Last July, Leeds City Council (which projects a £30.5m spending gap between 2019 and 2021) ominously stated: “At this stage it has not been possible to identify sufficient savings or income generation opportunities with which to entirely close the gap in the Council’s finances over the next three years.”
But at the moment, the counties have been the first to start stripping their services down to the bare minimum required by law.
What are councils legally required to deliver?
Councils have statutory duties to their local residents – over a thousand functions that they are legally required to carry out. These are the last to be cut when money’s tight, and what are referred to as a “core offer” or the “bare minimum”.
One of their main legal duties is adult social care. Ie. Making sure older people or people who have disabilities or other conditions are supported in their daily lives. Councils can charge people for this care unless their income is below a certain level.
Another major requirement is to protect children in need of support – whether that’s due to disability, low income or abuse. There are around 200 legal obligations to children, including class size limits and providing enough school places, etc.

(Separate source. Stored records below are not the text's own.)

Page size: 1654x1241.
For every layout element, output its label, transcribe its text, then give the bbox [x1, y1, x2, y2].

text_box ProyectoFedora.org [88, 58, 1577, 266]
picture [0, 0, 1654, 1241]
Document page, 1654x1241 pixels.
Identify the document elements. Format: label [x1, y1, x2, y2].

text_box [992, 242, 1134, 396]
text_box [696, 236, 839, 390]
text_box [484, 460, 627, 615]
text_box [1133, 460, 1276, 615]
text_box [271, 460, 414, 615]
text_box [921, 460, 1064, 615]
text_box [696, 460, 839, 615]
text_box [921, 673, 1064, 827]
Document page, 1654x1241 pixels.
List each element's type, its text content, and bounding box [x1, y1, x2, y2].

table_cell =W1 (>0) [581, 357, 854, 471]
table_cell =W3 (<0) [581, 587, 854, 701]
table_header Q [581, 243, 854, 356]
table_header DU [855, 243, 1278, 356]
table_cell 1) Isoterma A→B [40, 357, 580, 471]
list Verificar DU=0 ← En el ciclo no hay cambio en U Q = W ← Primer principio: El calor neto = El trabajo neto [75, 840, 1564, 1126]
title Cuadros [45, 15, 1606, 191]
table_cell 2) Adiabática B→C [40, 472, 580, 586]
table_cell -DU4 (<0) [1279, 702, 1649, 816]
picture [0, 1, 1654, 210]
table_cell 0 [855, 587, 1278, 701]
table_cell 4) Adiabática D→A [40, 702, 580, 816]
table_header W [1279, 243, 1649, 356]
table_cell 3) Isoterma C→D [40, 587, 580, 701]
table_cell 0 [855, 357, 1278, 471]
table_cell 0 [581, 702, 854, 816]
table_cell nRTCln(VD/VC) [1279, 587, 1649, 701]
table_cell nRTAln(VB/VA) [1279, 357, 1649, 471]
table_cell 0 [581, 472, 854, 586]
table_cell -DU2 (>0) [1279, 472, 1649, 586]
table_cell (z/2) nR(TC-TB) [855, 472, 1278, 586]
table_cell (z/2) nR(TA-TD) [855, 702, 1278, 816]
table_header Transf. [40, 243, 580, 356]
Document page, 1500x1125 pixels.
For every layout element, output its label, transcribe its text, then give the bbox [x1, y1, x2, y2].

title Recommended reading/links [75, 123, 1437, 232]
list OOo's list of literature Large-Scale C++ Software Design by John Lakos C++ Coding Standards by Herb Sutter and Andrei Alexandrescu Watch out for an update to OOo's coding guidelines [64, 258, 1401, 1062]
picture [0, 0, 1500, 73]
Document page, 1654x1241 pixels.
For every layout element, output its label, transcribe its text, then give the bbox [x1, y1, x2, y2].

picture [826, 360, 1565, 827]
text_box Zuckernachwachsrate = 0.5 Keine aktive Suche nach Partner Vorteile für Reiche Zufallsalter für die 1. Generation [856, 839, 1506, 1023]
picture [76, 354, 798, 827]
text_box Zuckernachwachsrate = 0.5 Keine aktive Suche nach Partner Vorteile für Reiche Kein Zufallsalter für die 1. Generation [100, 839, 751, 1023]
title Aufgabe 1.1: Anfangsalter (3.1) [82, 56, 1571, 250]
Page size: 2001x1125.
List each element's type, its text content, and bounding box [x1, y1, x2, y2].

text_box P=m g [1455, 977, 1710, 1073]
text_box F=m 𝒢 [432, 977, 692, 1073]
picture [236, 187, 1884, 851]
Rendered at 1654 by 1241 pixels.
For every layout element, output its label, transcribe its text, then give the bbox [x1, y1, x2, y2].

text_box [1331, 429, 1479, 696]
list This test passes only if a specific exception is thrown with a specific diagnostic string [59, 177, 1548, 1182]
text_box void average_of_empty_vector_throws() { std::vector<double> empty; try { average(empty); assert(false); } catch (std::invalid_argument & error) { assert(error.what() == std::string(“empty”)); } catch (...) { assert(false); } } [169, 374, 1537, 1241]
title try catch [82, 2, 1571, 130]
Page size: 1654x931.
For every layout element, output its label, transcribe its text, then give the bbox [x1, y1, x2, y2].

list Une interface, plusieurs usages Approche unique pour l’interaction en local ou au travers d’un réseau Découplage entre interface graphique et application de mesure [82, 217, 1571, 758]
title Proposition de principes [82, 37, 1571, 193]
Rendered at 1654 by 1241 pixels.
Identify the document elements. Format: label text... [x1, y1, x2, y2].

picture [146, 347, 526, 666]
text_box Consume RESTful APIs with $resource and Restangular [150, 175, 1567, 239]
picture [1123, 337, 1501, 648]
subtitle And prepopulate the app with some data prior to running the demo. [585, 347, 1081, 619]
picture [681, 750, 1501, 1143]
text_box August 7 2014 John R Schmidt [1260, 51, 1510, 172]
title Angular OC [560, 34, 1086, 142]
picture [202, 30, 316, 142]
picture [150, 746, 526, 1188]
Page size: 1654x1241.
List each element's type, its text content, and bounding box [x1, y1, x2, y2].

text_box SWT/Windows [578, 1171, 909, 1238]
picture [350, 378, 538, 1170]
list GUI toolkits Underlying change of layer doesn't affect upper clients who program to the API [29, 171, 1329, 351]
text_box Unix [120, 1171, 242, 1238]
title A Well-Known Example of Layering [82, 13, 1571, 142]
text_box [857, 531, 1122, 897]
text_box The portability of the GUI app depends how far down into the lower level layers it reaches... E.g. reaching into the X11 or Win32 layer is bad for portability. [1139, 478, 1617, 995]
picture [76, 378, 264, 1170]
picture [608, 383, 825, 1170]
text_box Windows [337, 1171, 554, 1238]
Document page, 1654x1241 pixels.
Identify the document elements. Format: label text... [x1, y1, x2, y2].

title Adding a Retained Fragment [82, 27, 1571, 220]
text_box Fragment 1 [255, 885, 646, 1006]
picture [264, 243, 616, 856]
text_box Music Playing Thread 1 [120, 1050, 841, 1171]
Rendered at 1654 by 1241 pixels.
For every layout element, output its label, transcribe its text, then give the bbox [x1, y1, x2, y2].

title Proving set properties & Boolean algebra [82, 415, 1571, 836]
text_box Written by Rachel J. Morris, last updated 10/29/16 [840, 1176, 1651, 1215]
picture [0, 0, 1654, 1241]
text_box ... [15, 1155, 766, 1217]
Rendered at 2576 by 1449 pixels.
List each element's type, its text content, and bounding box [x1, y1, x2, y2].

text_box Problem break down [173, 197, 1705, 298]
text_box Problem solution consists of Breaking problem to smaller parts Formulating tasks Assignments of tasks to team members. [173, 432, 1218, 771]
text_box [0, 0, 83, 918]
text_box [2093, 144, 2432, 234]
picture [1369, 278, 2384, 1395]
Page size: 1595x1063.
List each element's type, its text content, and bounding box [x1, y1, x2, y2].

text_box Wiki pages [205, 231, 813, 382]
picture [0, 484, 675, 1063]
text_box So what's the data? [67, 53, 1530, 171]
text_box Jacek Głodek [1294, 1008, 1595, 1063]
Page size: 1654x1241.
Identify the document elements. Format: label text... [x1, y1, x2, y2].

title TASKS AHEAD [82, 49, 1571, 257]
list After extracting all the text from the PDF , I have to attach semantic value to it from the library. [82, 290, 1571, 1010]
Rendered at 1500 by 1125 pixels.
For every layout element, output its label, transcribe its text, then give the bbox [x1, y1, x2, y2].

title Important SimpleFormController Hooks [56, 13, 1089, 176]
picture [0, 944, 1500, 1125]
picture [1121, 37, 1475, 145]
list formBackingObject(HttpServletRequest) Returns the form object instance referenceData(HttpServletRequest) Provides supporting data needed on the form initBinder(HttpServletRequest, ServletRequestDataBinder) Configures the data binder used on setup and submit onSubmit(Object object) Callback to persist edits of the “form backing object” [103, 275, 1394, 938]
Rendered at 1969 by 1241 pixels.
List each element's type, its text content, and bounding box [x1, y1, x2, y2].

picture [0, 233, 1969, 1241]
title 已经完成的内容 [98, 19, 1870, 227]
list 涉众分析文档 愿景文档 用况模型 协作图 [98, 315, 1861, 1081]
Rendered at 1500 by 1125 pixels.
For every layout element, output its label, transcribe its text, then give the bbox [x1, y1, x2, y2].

Councils must provide people at risk of homelessness with free advice, and accommodation for homeless people deemed to have a “priority need” (the list is here).
Other legal functions include collecting bins (though there’s nothing in the law that says how often they should do this, which is why you’ll probably find your once weekly collections are less frequent now), maintaining local roads, actively promoting public health, and maintaining a “comprehensive and effective” library service.
Councils are also legally required to balance their books.
Why are councils’ budgets so tight?
Austerity is a big part of it. Since 2010, their money’s been squeezed by lack of funding from central government. The Local Government Association says councils will have suffered a cut in core funding since 2010 of nearly £16bn – that’s a loss of 60p in every pound.
Another reason is the rising cost of adult social care, due to the ageing population. A joint select committee inquiry into long-term funding of adult social care reported in June the rising costs and demand pressure from increasing life expectancy: “The population is ageing and adults with long-term health conditions and disabilities are living longer.”
Real-terms spending on adult social care has fallen by 5.8 per cent since 2010, and English councils are expected to cut nearly five per cent of the total budget in 2018/19 thanks to austerity. This is at the same time as rising demand: the number of people in need of care aged 65 and over increased by 14.3 per cent from 2010-17, and the number of adults with learning disabilities rose by around 20 per cent in 2009-14.
Is the government doing anything about it?
The Department for Housing, Community and Local Government told the BBC that £90.7bn will be provided to councils over the next two years, on top of their power to earn extra through retaining a more generous share of business rates.
But the current central government funding, supplemented by short-term cash injections, isn’t sustainable for councils.
As the head of the National Audit Office, Amyas Morse, said in March: “Current funding for local authorities is characterised by one-off and short-term fixes, many of which come with centrally driven conditions.”
And the County Councils Network is calling on the government to come up with a new sustainable funding settlement.